I stole that idea from the meatball wiki [L1 ]. Also stolen from the meatball wiki are definition lists: ";term:definition". Unlike that wiki, my indented text has leading ">"'s instead of colons.

    ;concept1:definition1
    ;concept2:definition2

    > indented one level
    >> indented two levels

inline emphasis I'm still waffling on. For example, do we stick with sequences of single quotes, or do we go with common usage on usenet, such as *bold* and _underline_. I see advantages to both.


Point of discussion 2: "paragraph" versus "line" parsing

In most wikis today, lines are tackled one at a time, and the format of that line is guessed at based on its leading characters. When I wrote my wiki code a while back, I found this to be difficult to handle. Well behaved text was easy enough, but it left for some annoying edge cases.

I propose a paragraph-oriented solution. The source text would be split into paragraphs (separated by \n\n). The first N characters of the first line define the format for the whole paragraph. The advantage is that, within a paragraph, having one logical line broken into several physical lines is not a problem. Look at the bullet example above. Because we are in a "bulleted paragraph", lines that don't have bullets can be concatenated to the previous lines. This makes it easy to continue lines without having to resort to backslashes at the end of the lines.

In addition, this can give added control to the user. For example, if someone wants bulleted items to not have blank lines between them, they can all be put into a single paragraph. If you want spaces between them, make each bullet a separate paragraph. For numbered items, the numbers can start over for each paragraph. So you can have blocks of sequential numbers, a space, and then start all over again. (I'm probably not describing that very well)

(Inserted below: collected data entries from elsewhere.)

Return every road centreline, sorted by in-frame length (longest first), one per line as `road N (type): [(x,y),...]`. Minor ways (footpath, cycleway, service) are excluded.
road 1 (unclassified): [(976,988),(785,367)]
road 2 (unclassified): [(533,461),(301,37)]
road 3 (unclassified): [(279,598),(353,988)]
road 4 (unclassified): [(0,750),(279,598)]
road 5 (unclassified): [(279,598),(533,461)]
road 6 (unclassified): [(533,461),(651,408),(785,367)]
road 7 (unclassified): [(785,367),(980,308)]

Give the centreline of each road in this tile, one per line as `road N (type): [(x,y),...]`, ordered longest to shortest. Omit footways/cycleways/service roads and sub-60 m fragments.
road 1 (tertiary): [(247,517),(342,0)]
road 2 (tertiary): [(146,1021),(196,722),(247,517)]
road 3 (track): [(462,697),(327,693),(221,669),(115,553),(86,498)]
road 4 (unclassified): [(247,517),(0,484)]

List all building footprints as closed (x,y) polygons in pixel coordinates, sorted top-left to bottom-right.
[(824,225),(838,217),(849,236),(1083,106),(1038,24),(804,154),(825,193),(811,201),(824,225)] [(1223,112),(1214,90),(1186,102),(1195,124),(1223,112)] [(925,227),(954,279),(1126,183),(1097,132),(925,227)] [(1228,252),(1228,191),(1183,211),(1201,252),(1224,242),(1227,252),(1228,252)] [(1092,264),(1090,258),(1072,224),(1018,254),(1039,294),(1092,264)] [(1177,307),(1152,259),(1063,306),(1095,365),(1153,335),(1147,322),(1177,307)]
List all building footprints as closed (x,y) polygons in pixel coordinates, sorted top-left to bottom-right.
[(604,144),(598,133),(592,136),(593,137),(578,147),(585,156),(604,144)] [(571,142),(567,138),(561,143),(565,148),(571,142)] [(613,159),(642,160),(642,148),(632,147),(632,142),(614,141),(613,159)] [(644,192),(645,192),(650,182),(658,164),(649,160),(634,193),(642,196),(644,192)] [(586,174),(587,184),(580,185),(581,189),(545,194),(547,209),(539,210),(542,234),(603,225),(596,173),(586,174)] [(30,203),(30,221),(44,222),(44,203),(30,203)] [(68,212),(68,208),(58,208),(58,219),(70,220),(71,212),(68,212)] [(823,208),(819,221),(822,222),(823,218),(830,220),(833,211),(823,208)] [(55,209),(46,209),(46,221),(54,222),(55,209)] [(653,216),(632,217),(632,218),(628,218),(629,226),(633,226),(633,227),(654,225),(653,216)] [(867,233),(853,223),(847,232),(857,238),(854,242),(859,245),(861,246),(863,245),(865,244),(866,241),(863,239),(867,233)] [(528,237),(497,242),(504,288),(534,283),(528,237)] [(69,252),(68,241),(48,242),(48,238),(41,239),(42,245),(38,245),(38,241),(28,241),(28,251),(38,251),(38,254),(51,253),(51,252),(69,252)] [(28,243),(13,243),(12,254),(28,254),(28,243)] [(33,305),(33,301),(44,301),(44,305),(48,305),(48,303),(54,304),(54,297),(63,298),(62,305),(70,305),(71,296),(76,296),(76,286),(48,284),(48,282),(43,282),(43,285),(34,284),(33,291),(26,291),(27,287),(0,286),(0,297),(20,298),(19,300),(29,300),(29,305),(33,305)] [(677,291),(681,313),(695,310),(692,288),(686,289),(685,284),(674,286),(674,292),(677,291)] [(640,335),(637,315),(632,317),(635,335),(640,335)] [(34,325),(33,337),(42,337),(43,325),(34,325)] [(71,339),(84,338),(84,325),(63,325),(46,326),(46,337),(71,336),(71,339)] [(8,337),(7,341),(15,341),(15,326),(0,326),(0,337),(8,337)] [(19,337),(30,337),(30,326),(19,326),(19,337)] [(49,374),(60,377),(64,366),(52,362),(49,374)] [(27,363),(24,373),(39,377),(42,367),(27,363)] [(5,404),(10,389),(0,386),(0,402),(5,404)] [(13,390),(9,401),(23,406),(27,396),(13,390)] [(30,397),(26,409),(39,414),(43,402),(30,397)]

I also find this conceptually easier to understand. Just say each paragraph is treated as a unit, and the first few characters describe how that block of data is handled.

Finally, by parsing along paragraph lines, it limits "bad" markup to a single paragraph. For example, if you have a dangling ] or something like that, it only affects one paragraph.


Point of discussion 3: "pluggable formats"

I've wondered about the ability to mimic unix's shebang method to describe how to process the contents of a wiki page. For example, say we wanted a wiki page to display tabular data. It might be marked up like this (using #? instead of #! to avoid confusion...)

    #? tabular
    row1 column1 | column2 | column3
    row2 column1 | column2 | column3

By default, wiki pages would be, well, wiki pages. But if you have a unique page you want to display in a unique format, that could be supported. We could have formats for address books, conference schedules, code listings, etc.

Another feature of this would be for forward-compatibility. Assume for the sake of argument we build a tklib module that groks the new format. We could use this feature within a wikit to allow pages to be migrated. Existing pages could be preprocessed to include "#?old-style-wiki" (or something to that effect), and the renderer could know how to render that. As pages are hand-converted (or automatically converted) to the new format, those leading lines could be removed.


Hmmm. That certainly looks easier to understand than the existing wiki rendering engine. My specific goal is to get something that renders in a tk text widget with a minimum of fuss.


There have been several markup conventions for rich text. At least one made it to an RFC (Are you thinking of [L2 ]?) and one has been popular in the Mac community for a number of years [L3 ], and then there are the Formatting Rules for the wiki

This thing you're talking about is called setext, and you should read this if you're interested in it: http://docutils.sourceforge.net/mirror/setext/setext_concepts_Aug92.etx.txt --ro


There is also the markup in Almost Free Text [L4 ] --escargo (10/25/2002)


See htext and Structured teXt for similar ideas.


See also Notebook App's markup.


GRIDPLUS has a text widget markup facility [L5 ].


LV From a purely markup point of view, AK's work in doctools allows one to mark up in doctools, then generate wiki, html, and other markups.